- Exercise instructions: Please restate all of the records word for word, setting the pictures aside.

+++ Data for this task +++

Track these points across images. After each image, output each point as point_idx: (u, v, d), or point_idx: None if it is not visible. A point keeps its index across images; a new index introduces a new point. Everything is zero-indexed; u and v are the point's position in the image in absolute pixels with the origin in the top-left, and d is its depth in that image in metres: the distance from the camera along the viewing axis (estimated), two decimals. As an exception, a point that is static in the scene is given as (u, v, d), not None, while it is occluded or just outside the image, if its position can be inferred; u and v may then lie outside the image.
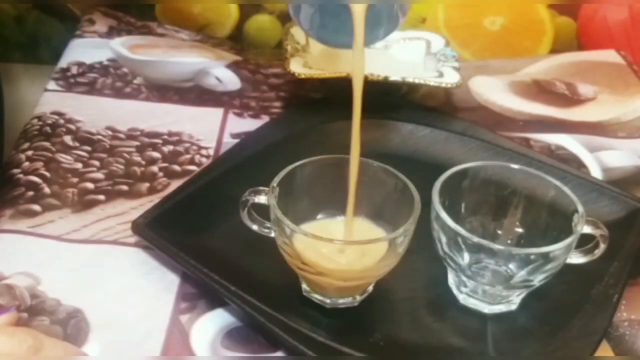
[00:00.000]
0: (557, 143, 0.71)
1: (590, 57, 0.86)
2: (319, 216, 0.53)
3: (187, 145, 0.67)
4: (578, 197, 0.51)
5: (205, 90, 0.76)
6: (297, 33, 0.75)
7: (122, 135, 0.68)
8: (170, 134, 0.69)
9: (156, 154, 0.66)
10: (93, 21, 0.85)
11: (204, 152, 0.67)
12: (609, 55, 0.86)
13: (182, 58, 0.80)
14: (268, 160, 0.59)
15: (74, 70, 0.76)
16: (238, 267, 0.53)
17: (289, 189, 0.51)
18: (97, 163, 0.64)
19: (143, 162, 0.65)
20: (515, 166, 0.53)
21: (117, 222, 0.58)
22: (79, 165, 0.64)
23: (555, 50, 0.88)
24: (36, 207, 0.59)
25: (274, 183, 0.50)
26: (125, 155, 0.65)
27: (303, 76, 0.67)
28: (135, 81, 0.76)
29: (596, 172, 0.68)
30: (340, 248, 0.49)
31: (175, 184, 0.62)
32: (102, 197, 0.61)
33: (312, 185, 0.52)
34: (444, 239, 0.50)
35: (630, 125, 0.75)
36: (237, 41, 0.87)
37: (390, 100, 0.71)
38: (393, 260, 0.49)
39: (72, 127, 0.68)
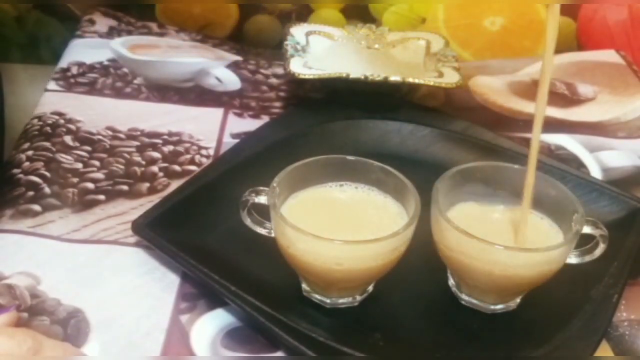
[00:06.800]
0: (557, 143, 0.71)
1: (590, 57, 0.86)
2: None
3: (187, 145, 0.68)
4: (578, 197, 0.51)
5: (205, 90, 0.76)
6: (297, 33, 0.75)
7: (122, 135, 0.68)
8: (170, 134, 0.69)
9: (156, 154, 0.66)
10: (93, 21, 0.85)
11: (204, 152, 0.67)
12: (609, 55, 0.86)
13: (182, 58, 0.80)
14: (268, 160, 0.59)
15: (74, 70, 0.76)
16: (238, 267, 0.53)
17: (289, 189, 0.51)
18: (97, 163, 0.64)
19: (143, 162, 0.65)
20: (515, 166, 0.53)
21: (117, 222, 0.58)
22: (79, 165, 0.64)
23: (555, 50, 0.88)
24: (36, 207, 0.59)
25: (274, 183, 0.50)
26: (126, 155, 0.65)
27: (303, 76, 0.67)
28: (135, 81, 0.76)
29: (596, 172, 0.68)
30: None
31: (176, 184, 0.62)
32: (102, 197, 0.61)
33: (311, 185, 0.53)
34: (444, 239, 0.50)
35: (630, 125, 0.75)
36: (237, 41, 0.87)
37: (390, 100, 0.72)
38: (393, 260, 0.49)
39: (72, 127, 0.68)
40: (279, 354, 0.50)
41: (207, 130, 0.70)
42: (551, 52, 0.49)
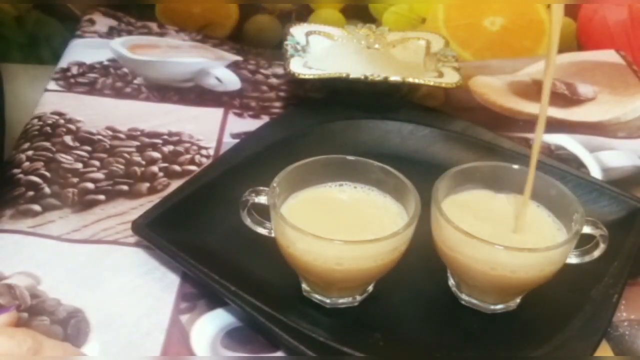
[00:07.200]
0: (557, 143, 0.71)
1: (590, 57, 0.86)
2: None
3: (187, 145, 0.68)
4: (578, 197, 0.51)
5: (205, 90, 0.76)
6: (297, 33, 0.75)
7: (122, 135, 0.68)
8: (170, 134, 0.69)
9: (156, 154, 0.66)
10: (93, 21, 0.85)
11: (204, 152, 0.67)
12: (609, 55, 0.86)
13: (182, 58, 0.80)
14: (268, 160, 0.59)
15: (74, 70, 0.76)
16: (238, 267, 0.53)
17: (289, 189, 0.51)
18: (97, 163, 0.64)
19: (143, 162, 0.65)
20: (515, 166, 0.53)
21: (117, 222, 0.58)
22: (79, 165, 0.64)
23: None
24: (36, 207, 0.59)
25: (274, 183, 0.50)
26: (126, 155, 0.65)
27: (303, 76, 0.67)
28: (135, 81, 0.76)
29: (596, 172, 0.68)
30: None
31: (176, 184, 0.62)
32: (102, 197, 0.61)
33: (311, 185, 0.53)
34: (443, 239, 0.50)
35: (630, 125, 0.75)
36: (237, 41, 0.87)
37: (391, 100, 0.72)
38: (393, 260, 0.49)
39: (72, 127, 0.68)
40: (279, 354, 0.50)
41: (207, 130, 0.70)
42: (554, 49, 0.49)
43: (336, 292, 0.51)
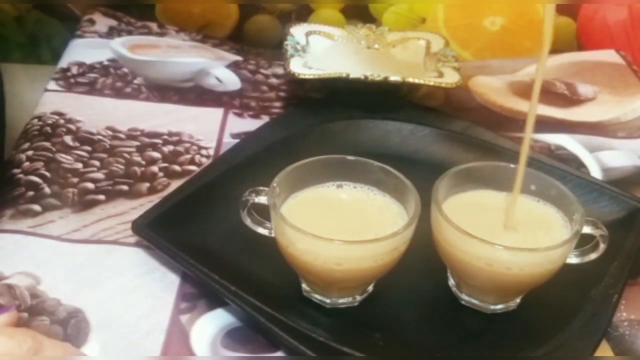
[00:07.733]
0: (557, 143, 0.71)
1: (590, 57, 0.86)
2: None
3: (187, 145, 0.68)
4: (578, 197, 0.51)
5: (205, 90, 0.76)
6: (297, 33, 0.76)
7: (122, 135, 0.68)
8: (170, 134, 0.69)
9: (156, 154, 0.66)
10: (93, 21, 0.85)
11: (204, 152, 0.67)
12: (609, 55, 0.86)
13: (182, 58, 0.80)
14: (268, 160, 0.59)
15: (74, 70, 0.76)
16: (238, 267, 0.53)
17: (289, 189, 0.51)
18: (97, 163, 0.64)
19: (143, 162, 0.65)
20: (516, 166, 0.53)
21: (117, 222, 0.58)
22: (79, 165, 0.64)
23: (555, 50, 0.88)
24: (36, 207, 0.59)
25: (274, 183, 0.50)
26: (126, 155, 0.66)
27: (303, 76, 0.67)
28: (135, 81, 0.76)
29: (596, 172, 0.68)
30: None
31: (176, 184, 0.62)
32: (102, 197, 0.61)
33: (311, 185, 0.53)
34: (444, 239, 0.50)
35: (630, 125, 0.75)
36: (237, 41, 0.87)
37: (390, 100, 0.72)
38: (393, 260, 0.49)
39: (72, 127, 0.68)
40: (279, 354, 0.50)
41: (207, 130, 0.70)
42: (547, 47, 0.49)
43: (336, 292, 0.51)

+++

- Answer box:
Track these points across images. After each image, output each point as point_idx: (u, v, d), or point_idx: None if it is not visible. A point keeps its index across images; a new index introduces a new point. Everything is zero-indexed; u and v are the point's position in the image in absolute pixels with the origin in the top-left, and d is its depth in that image in metres: the distance from the camera along the viewing axis (estimated), two decimals. As an exception, a point that is static in the scene is given as (u, v, d), not None, while it is occluded or just outside the image, if its position can be inferred; u and v may then lie outside the image.
[00:00.000]
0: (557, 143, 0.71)
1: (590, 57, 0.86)
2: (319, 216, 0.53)
3: (187, 145, 0.67)
4: (578, 197, 0.51)
5: (205, 90, 0.76)
6: (297, 33, 0.75)
7: (122, 135, 0.68)
8: (170, 134, 0.69)
9: (156, 154, 0.66)
10: (93, 21, 0.85)
11: (204, 152, 0.67)
12: (609, 55, 0.86)
13: (182, 58, 0.80)
14: (268, 160, 0.59)
15: (74, 70, 0.76)
16: (238, 267, 0.53)
17: (289, 189, 0.51)
18: (97, 163, 0.64)
19: (143, 162, 0.65)
20: (515, 166, 0.53)
21: (117, 222, 0.58)
22: (79, 165, 0.64)
23: (555, 50, 0.88)
24: (36, 207, 0.59)
25: (274, 183, 0.50)
26: (125, 155, 0.65)
27: (303, 76, 0.67)
28: (135, 81, 0.76)
29: (596, 172, 0.68)
30: (340, 248, 0.49)
31: (175, 184, 0.62)
32: (102, 197, 0.61)
33: (312, 185, 0.52)
34: (444, 239, 0.50)
35: (630, 125, 0.75)
36: (237, 41, 0.87)
37: (390, 100, 0.71)
38: (393, 260, 0.49)
39: (72, 127, 0.68)
[00:06.800]
0: (557, 143, 0.71)
1: (590, 57, 0.86)
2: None
3: (187, 145, 0.68)
4: (578, 197, 0.51)
5: (205, 90, 0.76)
6: (297, 33, 0.75)
7: (122, 135, 0.68)
8: (170, 134, 0.69)
9: (156, 154, 0.66)
10: (93, 21, 0.85)
11: (204, 152, 0.67)
12: (609, 55, 0.86)
13: (182, 58, 0.80)
14: (268, 160, 0.59)
15: (74, 70, 0.76)
16: (238, 267, 0.53)
17: (289, 189, 0.51)
18: (97, 163, 0.64)
19: (143, 162, 0.65)
20: (515, 166, 0.53)
21: (117, 222, 0.58)
22: (79, 165, 0.64)
23: (555, 50, 0.88)
24: (36, 207, 0.59)
25: (274, 183, 0.50)
26: (126, 155, 0.65)
27: (303, 76, 0.67)
28: (135, 81, 0.76)
29: (596, 172, 0.68)
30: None
31: (176, 184, 0.62)
32: (102, 197, 0.61)
33: (311, 185, 0.53)
34: (444, 239, 0.50)
35: (630, 125, 0.75)
36: (237, 41, 0.87)
37: (390, 100, 0.72)
38: (393, 260, 0.49)
39: (72, 127, 0.68)
40: (279, 354, 0.50)
41: (207, 130, 0.70)
42: (551, 52, 0.49)
[00:07.200]
0: (557, 143, 0.71)
1: (590, 57, 0.86)
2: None
3: (187, 145, 0.68)
4: (578, 197, 0.51)
5: (205, 90, 0.76)
6: (297, 33, 0.75)
7: (122, 135, 0.68)
8: (170, 134, 0.69)
9: (156, 154, 0.66)
10: (93, 21, 0.85)
11: (204, 152, 0.67)
12: (609, 55, 0.86)
13: (182, 58, 0.80)
14: (268, 160, 0.59)
15: (74, 70, 0.76)
16: (238, 267, 0.53)
17: (289, 189, 0.51)
18: (97, 163, 0.64)
19: (143, 162, 0.65)
20: (515, 166, 0.53)
21: (117, 222, 0.58)
22: (79, 165, 0.64)
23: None
24: (36, 207, 0.59)
25: (274, 183, 0.50)
26: (126, 155, 0.65)
27: (303, 76, 0.67)
28: (135, 81, 0.76)
29: (596, 172, 0.68)
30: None
31: (176, 184, 0.62)
32: (102, 197, 0.61)
33: (311, 185, 0.53)
34: (443, 239, 0.50)
35: (630, 125, 0.75)
36: (237, 41, 0.87)
37: (391, 100, 0.72)
38: (393, 260, 0.49)
39: (72, 127, 0.68)
40: (279, 354, 0.50)
41: (207, 130, 0.70)
42: (554, 49, 0.49)
43: (336, 292, 0.51)
[00:07.733]
0: (557, 143, 0.71)
1: (590, 57, 0.86)
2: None
3: (187, 145, 0.68)
4: (578, 197, 0.51)
5: (205, 90, 0.76)
6: (297, 33, 0.76)
7: (122, 135, 0.68)
8: (170, 134, 0.69)
9: (156, 154, 0.66)
10: (93, 21, 0.85)
11: (204, 152, 0.67)
12: (609, 55, 0.86)
13: (182, 58, 0.80)
14: (268, 160, 0.59)
15: (74, 70, 0.76)
16: (238, 267, 0.53)
17: (289, 189, 0.51)
18: (97, 163, 0.64)
19: (143, 162, 0.65)
20: (516, 166, 0.53)
21: (117, 222, 0.58)
22: (79, 165, 0.64)
23: (555, 50, 0.88)
24: (36, 207, 0.59)
25: (274, 183, 0.50)
26: (126, 155, 0.66)
27: (303, 76, 0.67)
28: (135, 81, 0.76)
29: (596, 172, 0.68)
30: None
31: (176, 184, 0.62)
32: (102, 197, 0.61)
33: (311, 185, 0.53)
34: (444, 239, 0.50)
35: (630, 125, 0.75)
36: (237, 41, 0.87)
37: (390, 100, 0.72)
38: (393, 260, 0.49)
39: (72, 127, 0.68)
40: (279, 354, 0.50)
41: (207, 130, 0.70)
42: (547, 47, 0.49)
43: (336, 292, 0.51)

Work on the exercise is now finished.